Now Britain is supporting the US-Israeli war on Iran, with the US using RAF bases for its heavy bombers (denied to them by Spain and Italy), further intelligence, and shooting down Iranian retaliatory fire, so as to help protect the US and Israel in their war efforts.
Politically, the British government and EU leaders complain about the closure of the Strait of Hormuz and criticise Iran, even though it is the US which is mounting the blockade.
Wars have wide political consequences. Genocide in Gaza caused a political upheaval in this country, fracturing the Labour Party to its left. Inflation prior to the Ukraine war caused a massive strike wave in this country amid falling living standards, and it is now the excuse for a massive war drive.
The political consequences of the Iran war are not yet easily identifiable, but given the likely effects on living standards, they are sure to be significant.
The economic problems will be severe enough. Prices jumped sharply in March in response to the surge in the oil price, and crude prices have risen further since.
Shortages of essentials may soon arise, especially given the impact of the blockade on shipments of fertilisers.
Even prior to the bombing and the blockade, the British economy was close to stagnation. Living standards are falling, and despite the ministerial boasts, poverty is rising under a Labour government.
This is hardly surprising, as every fiscal event since Labour came to office has been an austerity one.
According to the Institute for Fiscal Studies, the decision to keep the freeze on income tax thresholds alone will raise an additional £50 billion a year in 2027/28, an enormous hit to the incomes of ordinary workers struggling to keep pace with inflation.
Cuts to support for disabled people, including to personal independence payments (PIP) which help them to work, have now become normalised.

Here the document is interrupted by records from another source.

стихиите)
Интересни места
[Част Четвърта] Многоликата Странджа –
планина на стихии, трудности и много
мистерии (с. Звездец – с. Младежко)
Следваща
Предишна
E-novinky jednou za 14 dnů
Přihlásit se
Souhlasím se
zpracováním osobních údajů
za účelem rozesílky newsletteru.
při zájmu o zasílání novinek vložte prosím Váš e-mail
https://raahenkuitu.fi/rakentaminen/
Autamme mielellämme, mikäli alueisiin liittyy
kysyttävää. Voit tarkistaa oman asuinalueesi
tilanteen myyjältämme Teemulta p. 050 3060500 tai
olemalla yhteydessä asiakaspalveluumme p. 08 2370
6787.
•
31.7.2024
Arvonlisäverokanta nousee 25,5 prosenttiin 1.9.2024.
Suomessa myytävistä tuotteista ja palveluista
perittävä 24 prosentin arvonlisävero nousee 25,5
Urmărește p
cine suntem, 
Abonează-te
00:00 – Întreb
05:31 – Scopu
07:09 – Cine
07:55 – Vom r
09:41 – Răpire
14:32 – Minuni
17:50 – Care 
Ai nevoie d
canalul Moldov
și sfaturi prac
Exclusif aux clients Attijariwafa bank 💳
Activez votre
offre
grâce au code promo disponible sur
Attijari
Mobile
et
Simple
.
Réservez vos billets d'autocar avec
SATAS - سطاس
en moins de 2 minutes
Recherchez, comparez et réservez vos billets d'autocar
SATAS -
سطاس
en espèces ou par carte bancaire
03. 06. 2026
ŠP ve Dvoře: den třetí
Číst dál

In terms of social policy, the most prominent feature of government policy is classic racist scapegoating of asylum-seekers and immigrants. “Smashing the gangs” is not a policy, just a permanent campaign slogan aimed at refugees. The swathe of new anti-immigration rules would have made previous Tory administrations envious.
People who have lived and worked here for a long time can be deported. Others who assumed the rules meant something find they no longer qualify for the right to remain, and employers are handed the whip hand over anyone with a work visa.
It is toxic stuff which is politically feeding the far right and deterring Labour’s own supporters.
In addition, to prevent any sustained or organised resistance, there is a conveyor belt of measures to clamp down on free speech, the right to assemble and the right to protest. The cutting edge of this is the effort to block pro-Palestine mobilisations.
But recent legislation severely curbs repeat or disruptive protests, which can easily be used against all sorts of protests, pickets and demonstrations. It can be used in all sorts of draconian ways by reactionary governments, and no doubt will be.
We should be clear that all of this is only benefiting the right and the far right.
Labour lost two-thirds of the seats it was trying to defend in the May 2025 elections, when it was level with Reform UK in national opinion polls. Starmer vowed then to go further and faster in the same direction. Now it is eight points behind (April’s Ipsos poll has Labour at 19 per cent to 25 per cent for Reform UK).
It should be clear that Starmer’s days are numbered. But what of Starmerism?
A key reason why he can cling on is that all his would-be successors have failed to articulate a substantive alternative, or even worse, believe a change of personality at the top is enough. So, we now have the spectacle of self-styled leaders of the left embracing welfare cuts.
It should be clear that simply tinkering with Starmerism will not avert calamity either for the country or for the Labour Party. We are facing wipeout and Reform UK in the next government without a complete reorientation of government policy.
Diane Abbott is MP for Hackney North and Stoke Newington and Mother of the House of Commons.